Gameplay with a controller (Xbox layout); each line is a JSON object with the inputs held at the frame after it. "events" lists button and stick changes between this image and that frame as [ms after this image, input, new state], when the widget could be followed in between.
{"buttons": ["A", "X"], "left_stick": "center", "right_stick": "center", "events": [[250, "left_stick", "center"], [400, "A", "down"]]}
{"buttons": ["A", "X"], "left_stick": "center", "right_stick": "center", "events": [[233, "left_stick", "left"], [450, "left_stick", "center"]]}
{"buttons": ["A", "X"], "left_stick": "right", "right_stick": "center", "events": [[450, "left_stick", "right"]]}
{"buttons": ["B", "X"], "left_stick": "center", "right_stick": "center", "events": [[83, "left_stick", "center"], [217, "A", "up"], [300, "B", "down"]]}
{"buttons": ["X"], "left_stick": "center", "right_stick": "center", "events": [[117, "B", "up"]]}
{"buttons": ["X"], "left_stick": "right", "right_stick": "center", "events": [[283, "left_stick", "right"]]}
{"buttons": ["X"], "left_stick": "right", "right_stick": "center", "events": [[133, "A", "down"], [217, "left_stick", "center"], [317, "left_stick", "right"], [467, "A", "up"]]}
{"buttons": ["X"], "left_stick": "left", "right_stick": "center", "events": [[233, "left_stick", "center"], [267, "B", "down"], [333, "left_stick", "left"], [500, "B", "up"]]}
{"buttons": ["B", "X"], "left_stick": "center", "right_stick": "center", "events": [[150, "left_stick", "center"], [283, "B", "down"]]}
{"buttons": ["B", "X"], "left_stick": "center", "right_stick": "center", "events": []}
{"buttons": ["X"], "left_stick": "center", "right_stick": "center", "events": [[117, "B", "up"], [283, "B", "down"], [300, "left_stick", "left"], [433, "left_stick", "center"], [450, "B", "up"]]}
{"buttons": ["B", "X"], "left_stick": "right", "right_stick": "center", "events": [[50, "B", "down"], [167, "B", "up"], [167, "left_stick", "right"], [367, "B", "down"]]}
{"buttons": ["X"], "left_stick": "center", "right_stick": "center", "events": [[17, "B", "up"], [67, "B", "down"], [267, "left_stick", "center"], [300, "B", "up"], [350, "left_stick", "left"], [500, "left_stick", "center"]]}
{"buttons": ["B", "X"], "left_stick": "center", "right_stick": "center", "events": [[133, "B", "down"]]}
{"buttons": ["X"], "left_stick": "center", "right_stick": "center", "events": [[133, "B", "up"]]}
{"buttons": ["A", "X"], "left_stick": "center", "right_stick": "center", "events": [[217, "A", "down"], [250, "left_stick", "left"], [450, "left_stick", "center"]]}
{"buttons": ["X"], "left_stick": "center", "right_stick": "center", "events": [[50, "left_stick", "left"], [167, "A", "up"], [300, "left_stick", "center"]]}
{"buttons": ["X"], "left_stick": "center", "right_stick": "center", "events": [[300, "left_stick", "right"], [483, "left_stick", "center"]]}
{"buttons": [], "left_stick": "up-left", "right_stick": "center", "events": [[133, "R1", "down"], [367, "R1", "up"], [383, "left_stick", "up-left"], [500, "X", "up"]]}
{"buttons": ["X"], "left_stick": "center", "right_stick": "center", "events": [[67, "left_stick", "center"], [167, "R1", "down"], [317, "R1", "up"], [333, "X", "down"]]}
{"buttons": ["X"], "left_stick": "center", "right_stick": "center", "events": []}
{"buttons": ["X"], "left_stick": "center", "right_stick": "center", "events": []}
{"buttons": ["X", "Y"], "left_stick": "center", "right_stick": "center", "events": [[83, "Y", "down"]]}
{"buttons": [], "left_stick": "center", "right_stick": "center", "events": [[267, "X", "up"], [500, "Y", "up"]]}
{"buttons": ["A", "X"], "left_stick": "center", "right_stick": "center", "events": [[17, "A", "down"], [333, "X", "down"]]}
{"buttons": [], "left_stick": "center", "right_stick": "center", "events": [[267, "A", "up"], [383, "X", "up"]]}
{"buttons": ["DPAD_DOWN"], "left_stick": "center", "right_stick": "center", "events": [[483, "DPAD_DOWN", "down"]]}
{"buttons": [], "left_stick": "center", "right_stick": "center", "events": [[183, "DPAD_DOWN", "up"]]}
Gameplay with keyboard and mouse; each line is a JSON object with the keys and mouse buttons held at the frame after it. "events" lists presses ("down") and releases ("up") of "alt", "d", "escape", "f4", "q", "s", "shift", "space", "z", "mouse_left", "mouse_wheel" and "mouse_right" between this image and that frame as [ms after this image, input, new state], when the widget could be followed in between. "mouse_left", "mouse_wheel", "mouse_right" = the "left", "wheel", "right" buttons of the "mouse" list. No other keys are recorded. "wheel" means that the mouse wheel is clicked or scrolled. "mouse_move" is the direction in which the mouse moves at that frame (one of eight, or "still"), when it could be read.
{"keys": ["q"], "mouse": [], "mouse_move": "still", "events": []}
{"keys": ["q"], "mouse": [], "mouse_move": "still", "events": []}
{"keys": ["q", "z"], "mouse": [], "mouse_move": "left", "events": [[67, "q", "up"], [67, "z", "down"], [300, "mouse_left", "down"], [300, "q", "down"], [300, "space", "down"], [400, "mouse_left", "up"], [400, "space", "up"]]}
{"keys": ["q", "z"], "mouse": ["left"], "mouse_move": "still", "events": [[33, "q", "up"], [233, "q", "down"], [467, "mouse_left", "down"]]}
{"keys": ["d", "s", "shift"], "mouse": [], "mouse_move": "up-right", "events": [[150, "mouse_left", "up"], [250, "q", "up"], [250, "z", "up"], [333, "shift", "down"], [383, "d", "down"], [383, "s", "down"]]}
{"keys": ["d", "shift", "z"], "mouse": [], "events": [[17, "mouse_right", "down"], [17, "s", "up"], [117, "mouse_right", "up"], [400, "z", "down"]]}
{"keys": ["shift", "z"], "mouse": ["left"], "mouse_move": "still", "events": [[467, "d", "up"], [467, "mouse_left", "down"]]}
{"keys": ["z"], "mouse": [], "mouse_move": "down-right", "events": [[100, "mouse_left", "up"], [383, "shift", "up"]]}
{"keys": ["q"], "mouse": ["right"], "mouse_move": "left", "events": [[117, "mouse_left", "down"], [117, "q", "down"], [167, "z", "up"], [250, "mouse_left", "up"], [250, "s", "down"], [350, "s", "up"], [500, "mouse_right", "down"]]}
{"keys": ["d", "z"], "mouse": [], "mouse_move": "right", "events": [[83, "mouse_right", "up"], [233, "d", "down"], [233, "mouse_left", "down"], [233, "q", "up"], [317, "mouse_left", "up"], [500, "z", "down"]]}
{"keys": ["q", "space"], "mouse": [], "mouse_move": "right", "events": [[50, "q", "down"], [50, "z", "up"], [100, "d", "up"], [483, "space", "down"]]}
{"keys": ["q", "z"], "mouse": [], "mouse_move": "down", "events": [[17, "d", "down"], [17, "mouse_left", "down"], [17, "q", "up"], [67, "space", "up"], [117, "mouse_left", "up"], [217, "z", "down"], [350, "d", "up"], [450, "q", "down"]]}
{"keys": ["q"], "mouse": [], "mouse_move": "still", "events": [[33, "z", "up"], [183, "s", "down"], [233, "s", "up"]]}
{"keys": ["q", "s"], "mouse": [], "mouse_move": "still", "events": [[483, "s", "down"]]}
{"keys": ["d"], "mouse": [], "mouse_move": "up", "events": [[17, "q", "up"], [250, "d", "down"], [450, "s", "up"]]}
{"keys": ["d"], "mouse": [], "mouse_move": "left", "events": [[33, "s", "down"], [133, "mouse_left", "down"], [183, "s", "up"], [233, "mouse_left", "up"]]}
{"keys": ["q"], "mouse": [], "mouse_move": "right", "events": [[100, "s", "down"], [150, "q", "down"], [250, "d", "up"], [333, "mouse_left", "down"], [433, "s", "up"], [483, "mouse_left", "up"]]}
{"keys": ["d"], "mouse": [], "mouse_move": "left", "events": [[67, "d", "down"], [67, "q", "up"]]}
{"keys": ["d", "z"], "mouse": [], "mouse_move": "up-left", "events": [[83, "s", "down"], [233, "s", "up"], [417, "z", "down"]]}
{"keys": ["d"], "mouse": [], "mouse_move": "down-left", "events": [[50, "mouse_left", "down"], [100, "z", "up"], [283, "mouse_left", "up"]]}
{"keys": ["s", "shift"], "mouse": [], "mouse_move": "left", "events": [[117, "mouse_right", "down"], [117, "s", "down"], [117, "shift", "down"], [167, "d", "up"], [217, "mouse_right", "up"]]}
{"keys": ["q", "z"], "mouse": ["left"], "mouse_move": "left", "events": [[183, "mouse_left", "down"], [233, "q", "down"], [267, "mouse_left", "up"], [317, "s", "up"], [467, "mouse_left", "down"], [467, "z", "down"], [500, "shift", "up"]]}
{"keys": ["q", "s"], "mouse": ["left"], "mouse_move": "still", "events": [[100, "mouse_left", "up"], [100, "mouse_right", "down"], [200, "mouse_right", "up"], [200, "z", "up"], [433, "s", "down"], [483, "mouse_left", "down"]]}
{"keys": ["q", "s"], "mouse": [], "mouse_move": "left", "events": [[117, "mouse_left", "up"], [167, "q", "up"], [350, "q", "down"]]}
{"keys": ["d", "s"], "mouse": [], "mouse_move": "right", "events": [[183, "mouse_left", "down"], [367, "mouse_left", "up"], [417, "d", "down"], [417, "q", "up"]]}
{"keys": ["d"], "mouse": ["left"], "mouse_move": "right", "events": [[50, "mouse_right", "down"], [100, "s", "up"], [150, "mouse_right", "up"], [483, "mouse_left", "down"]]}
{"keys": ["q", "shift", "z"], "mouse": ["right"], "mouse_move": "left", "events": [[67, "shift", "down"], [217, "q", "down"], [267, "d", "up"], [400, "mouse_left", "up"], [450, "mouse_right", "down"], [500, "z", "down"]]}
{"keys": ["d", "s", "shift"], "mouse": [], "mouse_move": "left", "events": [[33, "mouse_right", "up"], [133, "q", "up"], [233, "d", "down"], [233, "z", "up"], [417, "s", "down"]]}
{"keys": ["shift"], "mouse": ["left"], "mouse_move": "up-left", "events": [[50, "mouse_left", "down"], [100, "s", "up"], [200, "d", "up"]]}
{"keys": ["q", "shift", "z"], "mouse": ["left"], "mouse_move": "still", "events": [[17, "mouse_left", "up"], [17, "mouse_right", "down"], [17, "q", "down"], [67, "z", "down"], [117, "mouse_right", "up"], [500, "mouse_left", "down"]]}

━━━━━━━━━━━━━━━━━━━━

Work item: Each line in the records that carries "JSON" must be copied out.

Finished task:
Gameplay with a controller (Xbox layout); each line is a JSON object with the inputs held at the frame after it. "events" lists button and stick changes between this image and that frame as [ms after this image, input, new state], when the widget could be followed in between.
Gameplay with keyboard and mouse; each line is a JSON object with the keys and mouse buttons held at the frame after it. "events" lists presses ("down") and releases ("up") of "alt", "d", "escape", "f4", "q", "s", "shift", "space", "z", "mouse_left", "mouse_wheel" and "mouse_right" between this image and that frame as [ms after this image, input, new state], when the widget could be followed in between. "mouse_left", "mouse_wheel", "mouse_right" = the "left", "wheel", "right" buttons of the "mouse" list. No other keys are recorded. "wheel" means that the mouse wheel is clicked or scrolled. "mouse_move" is the direction in which the mouse moves at that frame (one of eight, or "still"), when it could be read.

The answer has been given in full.